CFOs Are Starting to Ask Which Software They No Longer Need Because They Have AI
AI spending is the easy part. The harder question is what companies quietly cancel to pay for it.
AI spending is the easy part. The harder question is what companies quietly cancel to pay for it.
The cloud communications company 8x8 gave its employees access to Anthropic's Claude and quietly canceled dozens of software and educational subscriptions. The result, by the company's own estimate, was roughly $5 million in annualized savings, with the Claude bill running "well below" that figure, according to Joel Neeb, 8x8's chief transformation and business operations officer (WIRED).
That math, simple as it sounds, captures a shift that is starting to show up across corporate earnings calls. The interesting question for finance teams is no longer how much AI costs. It is what they can stop buying because they have it.
WIRED's review of recent earnings-call transcripts found that roughly 300 companies addressed AI token questions in analyst discussions in April and May 2026, compared with 93 in the same months a year earlier. Tokenomics, the unit cost of what an AI model reads and writes, has become a new line item in boardroom conversations (WIRED).
At 8x8, the substitution logic ran in plain view. The company, with about 1,800 full-time employees, rolled Claude out across the organization and audited its software stack. Dozens of subscriptions, including educational and tooling licenses, were dropped because Claude could absorb the work. The $5 million figure is an estimate, not an audited number, and Neeb declined to share the exact total Claude spend. He acknowledged that the savings-to-cost ratio will compress as more employees adopt AI and as the work itself gets more complex.
That caveat matters, because the substitution story is not yet uniformly true. Royal Bank of Canada disclosed that token usage surged 500% in six months. Cisco CEO Chuck Robbins said a third of employees now use an internal AI chatbot daily, and "the token usage is getting pretty, pretty crazy." Amplitude CEO Spenser Skates said some top engineers spend "thousands of dollars a month or more on tokens." Box CEO Aaron Levine said "the token budgeting conversation has absolutely taken over as one of the most important" topics his team is having (WIRED).
In other words, the bill is real and growing. What varies is whether companies are offsetting it by trimming other categories of software, training, and services spend.
Baseball Lifestyle 101, a clothing brand expecting roughly $250 million in 2026 sales, has taken a different approach. Cofounder and chief strategy officer Bill Rom told about 50 top managers to spend around 20% of their salary on AI tokens each month. The company expects AI costs to exceed $100,000 a month by year-end, and Rom credits Claude with helping land a $1 million order (WIRED).
That kind of top-down mandate, treating AI tokens as a per-employee budget line, is one of the more visible signs that finance teams are absorbing AI into the planning cycle rather than treating it as an ad hoc experiment.
8x8 is also starting to manage cost inside the AI line itself.
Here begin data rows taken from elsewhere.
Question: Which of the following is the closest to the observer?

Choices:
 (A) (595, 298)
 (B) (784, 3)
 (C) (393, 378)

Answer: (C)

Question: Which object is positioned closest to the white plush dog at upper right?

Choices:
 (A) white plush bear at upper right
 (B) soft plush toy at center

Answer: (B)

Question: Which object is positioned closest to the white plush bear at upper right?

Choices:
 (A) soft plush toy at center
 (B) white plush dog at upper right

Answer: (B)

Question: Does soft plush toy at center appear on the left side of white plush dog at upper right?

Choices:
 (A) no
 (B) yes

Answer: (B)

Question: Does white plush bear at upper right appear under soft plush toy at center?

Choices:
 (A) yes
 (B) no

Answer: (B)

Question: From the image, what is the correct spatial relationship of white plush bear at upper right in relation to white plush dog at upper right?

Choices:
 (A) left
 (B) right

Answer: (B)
Sales and finance, which together make up 28% of headcount, account for only 15% of token consumption. The company is running an internal hackathon aimed at the finance team. Neeb has used Claude to optimize its own YouTube summary automation, cutting token use by 80%.
The next squeeze is already visible. 8x8 is weighing caps on Claude Opus 4.8, a model released last month that costs roughly 1.7 times Anthropic's February release. Future access to the most expensive tier may require showing that older models cannot do the job (WIRED).
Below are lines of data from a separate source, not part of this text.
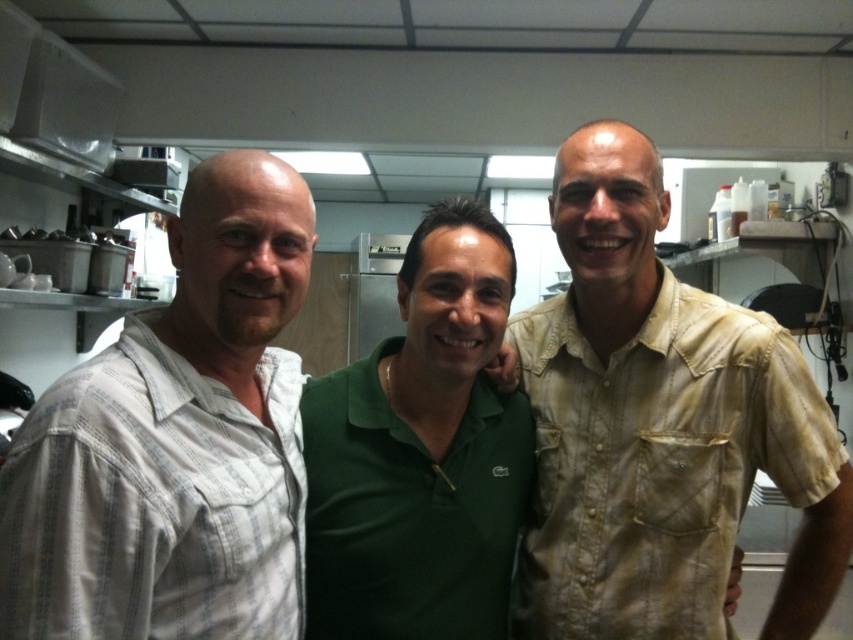
Can you confirm if light brown textured shirt at right is bigger than green polo shirt at center?

Yes.

Does point (570, 250) come behind point (463, 449)?

No, (570, 250) is in front of (463, 449).

Find the location of a particular element. light brown textured shirt at right is located at coordinates (659, 426).

Does light beige striped shirt at left have a greater height compared to green polo shirt at center?

Incorrect, light beige striped shirt at left's height is not larger of green polo shirt at center's.

Measure the distance between light beige striped shirt at left and camera.

They are 29.78 inches apart.

Who is more distant from viewer, (51,385) or (436,524)?

The point (436,524) is more distant.

This screenshot has height=640, width=853. I want to click on light beige striped shirt at left, so click(175, 442).

Can you confirm if light brown textured shirt at right is positioned to the left of light beige striped shirt at left?

Incorrect, light brown textured shirt at right is not on the left side of light beige striped shirt at left.

Looking at this image, between light brown textured shirt at right and light beige striped shirt at left, which one is positioned higher?

light beige striped shirt at left is above.

Measure the distance between light brown textured shirt at right and camera.

A distance of 3.75 feet exists between light brown textured shirt at right and camera.

The height and width of the screenshot is (640, 853). Identify the location of light brown textured shirt at right. (659, 426).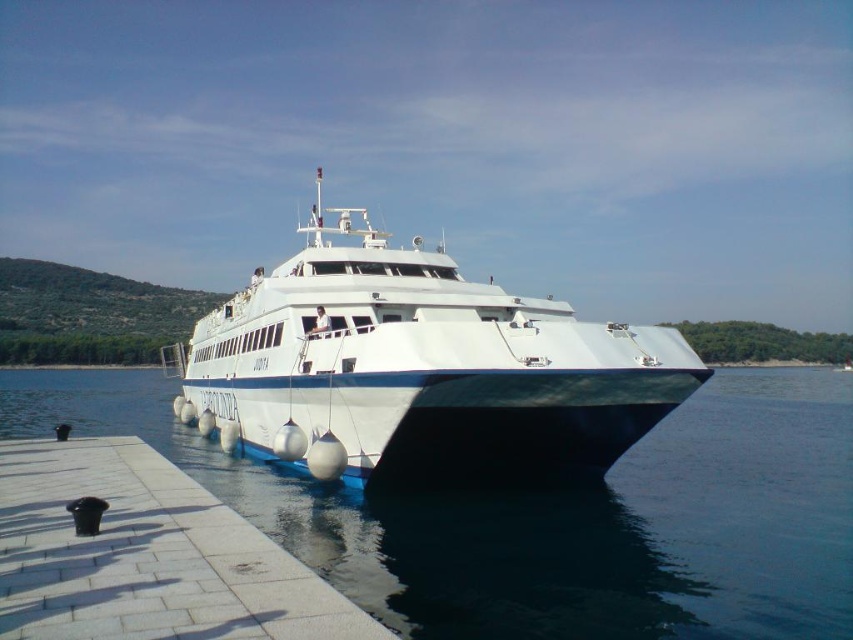
Question: Can you confirm if white glossy boat at center is positioned below white tile dock at lower left?

Choices:
 (A) yes
 (B) no

Answer: (B)

Question: Which point appears closest to the camera in this image?

Choices:
 (A) (210, 516)
 (B) (799, 556)
 (C) (241, 323)

Answer: (A)

Question: Which point is farther to the camera?

Choices:
 (A) white tile dock at lower left
 (B) white glossy boat at center

Answer: (B)

Question: Which of the following is the farthest from the observer?

Choices:
 (A) white tile dock at lower left
 (B) white glossy boat at center

Answer: (B)

Question: Can you confirm if clear blue water at center is wider than white glossy boat at center?

Choices:
 (A) yes
 (B) no

Answer: (A)

Question: Observing the image, what is the correct spatial positioning of clear blue water at center in reference to white glossy boat at center?

Choices:
 (A) left
 (B) right

Answer: (B)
That is the part of the curve that will define the next year of enterprise AI budgeting. The early wins came from canceling obvious substitutes, the kind of subscriptions that exist because no general-purpose tool was available. As companies push AI into harder work, where the model replaces a vendor contract but the vendor was already cheap, the math gets tighter.
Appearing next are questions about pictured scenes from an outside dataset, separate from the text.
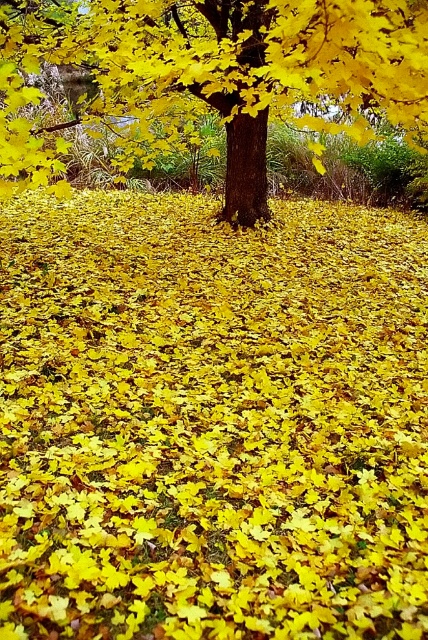
Question: Among these points, which one is farthest from the camera?

Choices:
 (A) (416, 108)
 (B) (421, 234)

Answer: (B)

Question: Is yellow matte leaves at center in front of shiny brown tree trunk at center?

Choices:
 (A) yes
 (B) no

Answer: (B)

Question: Can you confirm if yellow matte leaves at center is thinner than shiny brown tree trunk at center?

Choices:
 (A) yes
 (B) no

Answer: (B)

Question: Which point is farther from the camera taking this photo?

Choices:
 (A) (89, 44)
 (B) (127, 228)

Answer: (B)

Question: Which point is farther to the camera?

Choices:
 (A) shiny brown tree trunk at center
 (B) yellow matte leaves at center

Answer: (B)

Question: Does yellow matte leaves at center have a larger size compared to shiny brown tree trunk at center?

Choices:
 (A) no
 (B) yes

Answer: (B)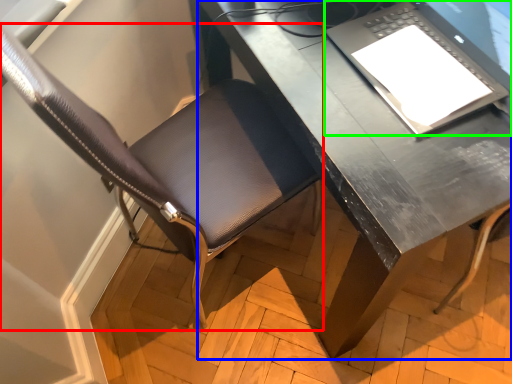
Question: Considering the real-world distances, which object is farthest from chair (highlighted by a red box)? desk (highlighted by a blue box) or laptop (highlighted by a green box)?

Choices:
 (A) desk
 (B) laptop

Answer: (B)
Meta, Uber, and Salesforce have publicly flagged AI cost concerns and begun introducing usage caps. Workers at Amazon and Meta have alternately rubber-stamped AI use or pulled back, drawing internal criticism about waste (WIRED).
The pattern that is forming in 2026 is not that AI is cheap, and not that it is unaffordable. It is that the unit economics of enterprise software are being rewritten in real time, and the CFOs who learn that math first will set the template for the next decade of corporate IT spend.
The question worth watching is whether 8x8's $5 million figure stays an outlier or becomes the rule.